Why sudo? Binding to ports 80 and 443 requires root on macOS and Linux. Use --port 8443 in your config to avoid sudo — your URLs will include the port number.


5. Add .env for Pro mode

If you are using Pro mode (Cloudflare + Let's Encrypt), create a .env file next to dynamoip.config.json:

CF_API_TOKEN=your_cloudflare_api_token_here
CF_EMAIL=you@example.com

Make sure .env is in your .gitignore:

.env
.env.*
!.env.example

Troubleshooting

sudo: dynamoip: command not found

Do not run sudo dynamoip directly — sudo uses a restricted PATH that doesn't include node_modules/.bin. Always run via your package manager:

sudo npm run dev:proxy
sudo pnpm run dev:proxy
sudo yarn dev:proxy

npm link hangs (npm 7+)

On projects with heavy native dependencies (Prisma, Sharp, esbuild), npm link can hang because npm 7+ runs a full install. Use pnpm or yarn instead, or install from the registry directly:

npm install --save-dev dynamoip

Using a local source checkout (for dynamoip contributors)

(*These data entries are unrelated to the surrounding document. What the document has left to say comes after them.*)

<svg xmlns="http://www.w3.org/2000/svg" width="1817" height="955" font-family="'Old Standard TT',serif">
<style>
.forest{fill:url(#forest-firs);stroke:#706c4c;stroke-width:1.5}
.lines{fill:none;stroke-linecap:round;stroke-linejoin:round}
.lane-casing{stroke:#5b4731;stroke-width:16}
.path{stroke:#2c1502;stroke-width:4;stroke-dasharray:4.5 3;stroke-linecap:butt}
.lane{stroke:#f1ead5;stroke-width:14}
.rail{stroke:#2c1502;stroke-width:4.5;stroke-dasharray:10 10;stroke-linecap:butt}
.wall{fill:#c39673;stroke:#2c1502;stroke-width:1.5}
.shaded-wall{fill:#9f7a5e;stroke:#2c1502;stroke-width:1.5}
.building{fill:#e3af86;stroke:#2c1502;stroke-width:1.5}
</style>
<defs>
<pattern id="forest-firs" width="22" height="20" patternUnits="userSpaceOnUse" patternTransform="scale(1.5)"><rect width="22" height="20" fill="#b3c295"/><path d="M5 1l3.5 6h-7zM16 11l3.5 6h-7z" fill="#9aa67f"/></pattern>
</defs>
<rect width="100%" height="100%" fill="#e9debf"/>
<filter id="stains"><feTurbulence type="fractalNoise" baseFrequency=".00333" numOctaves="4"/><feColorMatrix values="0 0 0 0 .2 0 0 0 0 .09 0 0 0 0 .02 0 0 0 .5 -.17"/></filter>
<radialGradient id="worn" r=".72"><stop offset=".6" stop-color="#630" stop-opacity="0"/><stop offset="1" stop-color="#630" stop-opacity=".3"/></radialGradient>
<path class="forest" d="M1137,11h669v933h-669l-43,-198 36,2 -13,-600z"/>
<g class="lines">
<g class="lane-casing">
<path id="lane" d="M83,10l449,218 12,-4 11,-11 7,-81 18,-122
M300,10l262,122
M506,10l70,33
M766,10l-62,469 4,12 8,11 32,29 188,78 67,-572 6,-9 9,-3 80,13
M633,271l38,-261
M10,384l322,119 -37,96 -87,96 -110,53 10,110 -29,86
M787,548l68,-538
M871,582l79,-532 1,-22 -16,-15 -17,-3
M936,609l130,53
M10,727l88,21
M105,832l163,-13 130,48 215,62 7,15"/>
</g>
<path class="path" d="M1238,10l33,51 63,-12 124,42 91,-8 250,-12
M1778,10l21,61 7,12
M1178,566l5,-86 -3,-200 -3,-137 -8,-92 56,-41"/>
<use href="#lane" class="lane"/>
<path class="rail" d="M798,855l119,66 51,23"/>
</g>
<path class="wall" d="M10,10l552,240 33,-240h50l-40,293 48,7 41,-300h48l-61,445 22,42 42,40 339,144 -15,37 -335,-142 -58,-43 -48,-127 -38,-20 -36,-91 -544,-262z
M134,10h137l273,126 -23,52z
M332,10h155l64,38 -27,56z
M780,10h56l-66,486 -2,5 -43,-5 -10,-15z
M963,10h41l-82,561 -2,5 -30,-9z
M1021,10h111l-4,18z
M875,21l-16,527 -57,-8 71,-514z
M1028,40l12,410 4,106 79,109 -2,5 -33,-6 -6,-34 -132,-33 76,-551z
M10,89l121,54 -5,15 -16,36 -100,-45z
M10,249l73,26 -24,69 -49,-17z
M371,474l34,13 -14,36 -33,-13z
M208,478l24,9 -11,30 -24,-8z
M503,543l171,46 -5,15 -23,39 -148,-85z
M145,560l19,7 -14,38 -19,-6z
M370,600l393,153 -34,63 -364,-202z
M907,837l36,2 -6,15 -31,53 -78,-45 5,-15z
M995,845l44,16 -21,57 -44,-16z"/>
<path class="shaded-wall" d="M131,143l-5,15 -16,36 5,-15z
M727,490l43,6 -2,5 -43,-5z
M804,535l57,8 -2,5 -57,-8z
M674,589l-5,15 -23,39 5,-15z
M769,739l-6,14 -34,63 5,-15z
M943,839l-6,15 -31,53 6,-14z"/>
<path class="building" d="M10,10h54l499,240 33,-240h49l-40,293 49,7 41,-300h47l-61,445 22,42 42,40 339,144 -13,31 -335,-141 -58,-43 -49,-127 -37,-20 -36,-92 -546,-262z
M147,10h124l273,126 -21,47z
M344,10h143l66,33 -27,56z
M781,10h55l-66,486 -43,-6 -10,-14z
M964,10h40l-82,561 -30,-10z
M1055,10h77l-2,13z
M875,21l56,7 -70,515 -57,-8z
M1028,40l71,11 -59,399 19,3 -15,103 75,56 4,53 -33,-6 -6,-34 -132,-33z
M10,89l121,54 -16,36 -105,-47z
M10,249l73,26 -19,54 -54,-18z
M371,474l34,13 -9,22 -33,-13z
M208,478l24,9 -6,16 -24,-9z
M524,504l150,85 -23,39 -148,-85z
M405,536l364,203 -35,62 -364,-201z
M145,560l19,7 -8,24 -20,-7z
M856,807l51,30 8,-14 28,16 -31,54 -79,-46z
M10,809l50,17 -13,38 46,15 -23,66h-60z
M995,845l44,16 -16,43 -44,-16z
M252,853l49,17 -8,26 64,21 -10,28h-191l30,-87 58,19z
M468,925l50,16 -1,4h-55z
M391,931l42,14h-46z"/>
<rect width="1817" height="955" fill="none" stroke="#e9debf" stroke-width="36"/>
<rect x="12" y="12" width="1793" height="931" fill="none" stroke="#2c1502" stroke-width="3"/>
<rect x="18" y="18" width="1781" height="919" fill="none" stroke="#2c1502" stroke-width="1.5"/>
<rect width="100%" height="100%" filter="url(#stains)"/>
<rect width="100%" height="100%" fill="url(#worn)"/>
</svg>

If you are working on dynamoip itself and want to test changes in another project without publishing:

npm — use the file: protocol:

npm install --save-dev file:/path/to/dynamoip --legacy-peer-deps

pnpm — use a file: reference in package.json:

"devDependencies": {
  "dynamoip": "file:/path/to/dynamoip"
}

Then run pnpm install.

yarn — use yarn link:

cd /path/to/dynamoip && yarn link
cd /path/to/your/app && yarn link dynamoip

Code changes in the dynamoip directory are reflected immediately. If you add a new dependency to dynamoip, re-run install in your app to pick it up.